A seguire vennero convocati anche gli altri compagni di cella di Bruno a
Venezia e quello che ne derivò fu un quadro terribile della sua figura. I capi d’accusa alla fine divennero
addirittura 31 che in buona sostanza asserivano che Giordano fosse un uomo
senza religione, venivano contestate le sue opinioni filosofiche e le sue
credenze e in particolare quelle di avere pensieri eretici sulla Trinità, sul
Cristo, sulla Madonna credendo anche nella trasmigrazione dell’anima e nella
molteplicità dei mondi.
Ettore Ferrari, Il processo a Giordano Bruno, bassorilievo nella statua a Campo dei Fiori a Roma
Il problema
principale però era che le accuse provenivano tutte da personaggi inaffidabili
e spesso erano state estorte dai testimoni sotto minaccia e paura, poca cosa
per poter condannare Giordano. Il Papa quindi decise di mettere in pausa il
processo per due anni, durante i quali ricercare le prove delle sue eresie anche
nelle opere del filosofo religioso con i pensieri e le conoscenze eretiche. E le
trovò. Nell’aprile del 1596 venne così creata una commissione per esaminare le sue
opere ritrovate, e dopo un’attenta analisi alla fine dello stesso anno vennero
presentate le censure. Come se non bastasse a poca distanza venne aggiunto anche Roberto Bellarmino,
uno dei più rinomati teologi del tempo e uomo preciso e attento. Giordano
cercò di difendersi da tutte le accuse, portando a sua difesa l’dea che esiste
una verità di fede e una verità di ragione ma le sue tesi non convinsero la
commissione che ritenne le sue considerazioni eretiche.
I giudici
così sottoposero a Bruno 8 proposizioni
ereticali prese dagli atti del processo per farlo abiurare ma il filosofo,
nonostante la confessione, non riuscì a convincerli tanto che la commissione si
divise fra quelli che invocavano la tortura per fargli ammettere le sue colpe e
quelli che richiedevano una ritrattazione completa, un segno quindi di
sottomissione ai teologi del Santo Uffizio.

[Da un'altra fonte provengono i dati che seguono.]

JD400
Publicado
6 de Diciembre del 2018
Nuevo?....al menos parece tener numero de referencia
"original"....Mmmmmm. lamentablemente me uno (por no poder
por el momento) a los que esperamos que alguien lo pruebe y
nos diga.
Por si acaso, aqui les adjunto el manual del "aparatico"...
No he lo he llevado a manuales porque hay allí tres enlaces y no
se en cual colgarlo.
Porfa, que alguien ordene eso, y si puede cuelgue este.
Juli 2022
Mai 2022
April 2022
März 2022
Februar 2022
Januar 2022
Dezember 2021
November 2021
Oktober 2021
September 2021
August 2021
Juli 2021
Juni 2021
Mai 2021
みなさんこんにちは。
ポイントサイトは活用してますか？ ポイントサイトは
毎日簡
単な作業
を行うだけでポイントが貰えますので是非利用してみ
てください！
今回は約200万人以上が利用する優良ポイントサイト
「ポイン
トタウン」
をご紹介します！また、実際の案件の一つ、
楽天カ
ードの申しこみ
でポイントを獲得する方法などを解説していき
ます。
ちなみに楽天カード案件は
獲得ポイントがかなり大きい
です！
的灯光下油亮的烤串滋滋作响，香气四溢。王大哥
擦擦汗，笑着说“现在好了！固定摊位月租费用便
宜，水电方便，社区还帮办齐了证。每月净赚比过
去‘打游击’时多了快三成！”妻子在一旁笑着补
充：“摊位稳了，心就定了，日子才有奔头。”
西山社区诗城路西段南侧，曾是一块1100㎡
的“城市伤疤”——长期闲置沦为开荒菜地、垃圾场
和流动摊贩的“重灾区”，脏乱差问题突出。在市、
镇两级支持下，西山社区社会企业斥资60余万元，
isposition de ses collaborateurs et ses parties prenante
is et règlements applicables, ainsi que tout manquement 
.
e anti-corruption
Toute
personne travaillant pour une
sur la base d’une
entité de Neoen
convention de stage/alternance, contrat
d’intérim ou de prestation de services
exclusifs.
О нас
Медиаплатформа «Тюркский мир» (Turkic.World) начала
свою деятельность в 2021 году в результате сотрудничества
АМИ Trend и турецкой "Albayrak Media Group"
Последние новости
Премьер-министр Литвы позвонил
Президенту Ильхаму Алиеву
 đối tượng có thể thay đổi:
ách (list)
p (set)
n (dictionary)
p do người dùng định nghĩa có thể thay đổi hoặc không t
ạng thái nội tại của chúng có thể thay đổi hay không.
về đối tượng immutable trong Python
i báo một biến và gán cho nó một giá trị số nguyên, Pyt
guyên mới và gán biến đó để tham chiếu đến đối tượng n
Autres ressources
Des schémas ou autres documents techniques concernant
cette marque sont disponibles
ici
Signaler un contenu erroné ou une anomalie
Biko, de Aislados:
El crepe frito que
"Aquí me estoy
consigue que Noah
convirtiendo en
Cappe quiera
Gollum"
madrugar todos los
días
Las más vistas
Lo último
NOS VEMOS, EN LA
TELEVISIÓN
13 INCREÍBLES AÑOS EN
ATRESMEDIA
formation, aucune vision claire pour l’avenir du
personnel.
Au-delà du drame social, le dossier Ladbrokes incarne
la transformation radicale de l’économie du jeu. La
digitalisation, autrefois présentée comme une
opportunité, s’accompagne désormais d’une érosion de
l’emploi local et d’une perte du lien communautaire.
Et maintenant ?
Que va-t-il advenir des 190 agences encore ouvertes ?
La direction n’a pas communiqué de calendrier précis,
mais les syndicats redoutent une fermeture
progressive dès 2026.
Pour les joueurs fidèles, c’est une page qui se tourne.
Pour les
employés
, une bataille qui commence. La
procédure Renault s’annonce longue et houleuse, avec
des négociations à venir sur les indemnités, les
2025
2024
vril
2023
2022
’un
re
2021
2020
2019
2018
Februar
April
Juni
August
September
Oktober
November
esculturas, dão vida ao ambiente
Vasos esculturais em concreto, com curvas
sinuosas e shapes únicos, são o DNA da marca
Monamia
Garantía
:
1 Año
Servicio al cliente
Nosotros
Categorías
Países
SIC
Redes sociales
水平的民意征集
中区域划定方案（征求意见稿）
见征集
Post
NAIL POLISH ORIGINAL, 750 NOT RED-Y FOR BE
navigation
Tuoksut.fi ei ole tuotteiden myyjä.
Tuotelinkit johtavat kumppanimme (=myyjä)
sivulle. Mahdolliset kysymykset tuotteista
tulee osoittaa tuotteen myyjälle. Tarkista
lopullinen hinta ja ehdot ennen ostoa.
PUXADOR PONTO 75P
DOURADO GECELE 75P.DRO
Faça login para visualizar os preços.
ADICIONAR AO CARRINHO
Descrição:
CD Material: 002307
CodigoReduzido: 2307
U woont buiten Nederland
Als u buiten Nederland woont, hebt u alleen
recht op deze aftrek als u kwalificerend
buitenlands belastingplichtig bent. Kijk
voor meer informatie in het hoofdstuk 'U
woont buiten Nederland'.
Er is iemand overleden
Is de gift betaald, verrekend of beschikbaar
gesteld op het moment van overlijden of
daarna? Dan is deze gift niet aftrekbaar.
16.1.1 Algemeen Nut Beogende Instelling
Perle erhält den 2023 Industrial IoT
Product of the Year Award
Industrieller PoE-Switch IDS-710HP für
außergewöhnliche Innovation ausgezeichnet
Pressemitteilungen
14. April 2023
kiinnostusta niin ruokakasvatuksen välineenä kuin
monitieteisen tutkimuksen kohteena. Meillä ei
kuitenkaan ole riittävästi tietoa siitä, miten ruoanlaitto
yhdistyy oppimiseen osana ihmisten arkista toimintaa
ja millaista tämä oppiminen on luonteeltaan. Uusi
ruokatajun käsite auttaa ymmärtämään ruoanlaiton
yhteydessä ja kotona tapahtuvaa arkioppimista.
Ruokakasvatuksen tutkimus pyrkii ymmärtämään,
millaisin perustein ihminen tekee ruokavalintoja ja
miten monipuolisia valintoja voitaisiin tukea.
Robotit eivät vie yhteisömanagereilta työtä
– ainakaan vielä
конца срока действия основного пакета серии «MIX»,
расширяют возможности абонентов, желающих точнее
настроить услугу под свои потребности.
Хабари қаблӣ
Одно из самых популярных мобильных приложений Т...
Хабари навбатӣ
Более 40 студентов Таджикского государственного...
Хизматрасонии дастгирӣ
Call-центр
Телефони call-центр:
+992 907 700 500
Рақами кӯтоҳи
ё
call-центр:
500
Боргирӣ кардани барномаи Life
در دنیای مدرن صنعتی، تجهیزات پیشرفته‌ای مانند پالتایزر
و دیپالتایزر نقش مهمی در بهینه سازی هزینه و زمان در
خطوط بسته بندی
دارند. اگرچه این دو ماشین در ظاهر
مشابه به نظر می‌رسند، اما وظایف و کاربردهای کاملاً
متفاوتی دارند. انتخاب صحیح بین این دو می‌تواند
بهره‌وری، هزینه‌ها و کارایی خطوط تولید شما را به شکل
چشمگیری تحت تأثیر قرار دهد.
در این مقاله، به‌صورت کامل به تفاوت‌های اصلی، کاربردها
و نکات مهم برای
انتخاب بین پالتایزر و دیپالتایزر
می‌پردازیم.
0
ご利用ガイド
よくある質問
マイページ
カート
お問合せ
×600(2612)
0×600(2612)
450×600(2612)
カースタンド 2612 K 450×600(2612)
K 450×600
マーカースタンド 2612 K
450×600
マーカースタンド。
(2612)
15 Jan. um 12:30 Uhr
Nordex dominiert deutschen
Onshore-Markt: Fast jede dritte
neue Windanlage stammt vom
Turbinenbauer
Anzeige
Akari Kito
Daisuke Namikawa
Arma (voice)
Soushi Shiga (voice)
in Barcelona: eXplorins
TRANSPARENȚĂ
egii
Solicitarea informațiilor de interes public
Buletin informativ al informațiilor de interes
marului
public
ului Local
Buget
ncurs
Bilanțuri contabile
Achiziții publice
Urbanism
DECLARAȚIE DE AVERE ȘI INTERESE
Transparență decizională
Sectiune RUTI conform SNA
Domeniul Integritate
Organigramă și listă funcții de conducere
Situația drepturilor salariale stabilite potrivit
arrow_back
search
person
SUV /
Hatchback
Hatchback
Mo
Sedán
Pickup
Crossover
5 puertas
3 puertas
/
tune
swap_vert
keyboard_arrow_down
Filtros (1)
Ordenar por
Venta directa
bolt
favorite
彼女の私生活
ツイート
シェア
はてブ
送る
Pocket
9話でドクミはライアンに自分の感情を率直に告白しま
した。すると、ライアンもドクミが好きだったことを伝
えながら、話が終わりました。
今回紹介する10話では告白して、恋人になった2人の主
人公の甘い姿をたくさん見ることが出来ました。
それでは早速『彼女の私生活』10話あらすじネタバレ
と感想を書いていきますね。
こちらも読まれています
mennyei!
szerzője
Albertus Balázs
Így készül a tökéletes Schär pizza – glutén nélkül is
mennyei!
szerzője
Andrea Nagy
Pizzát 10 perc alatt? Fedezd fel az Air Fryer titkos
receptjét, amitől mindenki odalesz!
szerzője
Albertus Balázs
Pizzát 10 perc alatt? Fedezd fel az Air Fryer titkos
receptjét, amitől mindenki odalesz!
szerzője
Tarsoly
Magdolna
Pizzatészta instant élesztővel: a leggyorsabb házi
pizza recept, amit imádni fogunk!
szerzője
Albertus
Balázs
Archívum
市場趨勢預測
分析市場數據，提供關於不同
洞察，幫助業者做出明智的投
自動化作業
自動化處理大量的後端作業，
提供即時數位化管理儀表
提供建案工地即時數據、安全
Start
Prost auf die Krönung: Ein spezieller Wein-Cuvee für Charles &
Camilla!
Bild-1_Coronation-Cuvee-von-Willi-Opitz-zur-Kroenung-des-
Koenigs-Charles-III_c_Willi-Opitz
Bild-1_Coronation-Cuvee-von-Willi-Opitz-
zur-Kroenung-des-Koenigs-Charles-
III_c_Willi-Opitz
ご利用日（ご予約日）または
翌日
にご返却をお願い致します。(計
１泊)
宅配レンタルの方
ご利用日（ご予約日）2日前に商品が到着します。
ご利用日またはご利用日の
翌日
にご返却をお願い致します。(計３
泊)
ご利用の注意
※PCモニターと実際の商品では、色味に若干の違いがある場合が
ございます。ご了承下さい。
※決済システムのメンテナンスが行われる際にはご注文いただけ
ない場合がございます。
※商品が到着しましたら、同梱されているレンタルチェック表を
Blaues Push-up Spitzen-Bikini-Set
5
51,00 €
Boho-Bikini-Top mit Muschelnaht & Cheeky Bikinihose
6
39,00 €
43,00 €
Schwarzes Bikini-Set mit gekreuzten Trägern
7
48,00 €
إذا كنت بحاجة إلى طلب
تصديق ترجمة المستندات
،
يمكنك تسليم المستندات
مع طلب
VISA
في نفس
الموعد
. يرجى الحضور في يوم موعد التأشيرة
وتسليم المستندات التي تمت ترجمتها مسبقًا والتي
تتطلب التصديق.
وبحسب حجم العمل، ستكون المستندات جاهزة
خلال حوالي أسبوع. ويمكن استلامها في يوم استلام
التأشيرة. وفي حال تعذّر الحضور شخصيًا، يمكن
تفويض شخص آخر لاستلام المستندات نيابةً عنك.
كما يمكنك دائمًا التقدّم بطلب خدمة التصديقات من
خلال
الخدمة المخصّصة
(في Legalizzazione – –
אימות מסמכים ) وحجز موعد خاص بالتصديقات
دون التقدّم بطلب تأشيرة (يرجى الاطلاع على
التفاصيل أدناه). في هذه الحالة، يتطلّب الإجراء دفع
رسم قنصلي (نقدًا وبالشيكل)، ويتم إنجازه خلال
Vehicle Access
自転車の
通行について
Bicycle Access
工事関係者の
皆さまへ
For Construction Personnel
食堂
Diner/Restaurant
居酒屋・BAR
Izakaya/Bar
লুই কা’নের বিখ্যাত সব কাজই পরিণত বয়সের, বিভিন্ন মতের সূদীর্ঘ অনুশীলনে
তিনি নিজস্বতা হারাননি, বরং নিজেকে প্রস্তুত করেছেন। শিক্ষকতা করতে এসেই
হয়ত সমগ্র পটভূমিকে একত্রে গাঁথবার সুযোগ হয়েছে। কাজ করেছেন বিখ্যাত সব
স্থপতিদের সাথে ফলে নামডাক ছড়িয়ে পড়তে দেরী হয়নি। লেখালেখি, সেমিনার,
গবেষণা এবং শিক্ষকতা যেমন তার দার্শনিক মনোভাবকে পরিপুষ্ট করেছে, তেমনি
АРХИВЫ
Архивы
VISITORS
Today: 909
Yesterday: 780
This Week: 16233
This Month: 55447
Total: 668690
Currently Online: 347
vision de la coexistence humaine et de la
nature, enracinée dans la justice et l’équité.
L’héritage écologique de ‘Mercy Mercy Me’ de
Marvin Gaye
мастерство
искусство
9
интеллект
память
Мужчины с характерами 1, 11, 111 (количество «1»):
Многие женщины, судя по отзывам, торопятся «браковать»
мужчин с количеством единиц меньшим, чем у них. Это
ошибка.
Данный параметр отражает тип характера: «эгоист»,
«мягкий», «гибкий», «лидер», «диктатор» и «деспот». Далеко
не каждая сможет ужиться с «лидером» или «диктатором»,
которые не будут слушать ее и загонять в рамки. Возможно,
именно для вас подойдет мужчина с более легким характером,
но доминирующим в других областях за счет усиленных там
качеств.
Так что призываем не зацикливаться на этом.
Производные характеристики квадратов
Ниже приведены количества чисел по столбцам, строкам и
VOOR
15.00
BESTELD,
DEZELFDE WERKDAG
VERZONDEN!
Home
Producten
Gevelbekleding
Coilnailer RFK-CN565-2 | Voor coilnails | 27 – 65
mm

Ludovico Moroni, Il cardinale Madruzzo, uno dei cardinali inquisitori che lesse la sentenza
A settembre
1599 avvenne la svolta: Giordano firmò
l’abiura ma allo stesso tempo presentò un memoriale a papa Clemente VIII
dove metteva in discussione tutte le sue ritrattazioni: decisione assai strana
che sancirà di fatto la sua condanna a morte. Il Pontefice, compreso quanto
ormai il filosofo sia stato irrecuperabile e convinto delle sue idee, lo consegnò
al braccio secolare che lo sanzionò con la pena capitale, letta l’8 febbraio
dell’anno successivo davanti all’imputato. Bruno alla fine della lettura rispose
con queste parole passate alla storia: «Forse
tremate più voi nel pronunciare questa sentenza che io nell'ascoltarla».
Il 17
febbraio Giordano venne condotto a Campo dei Fiori, spogliato legato ad un palo e infine bruciato sul rogo.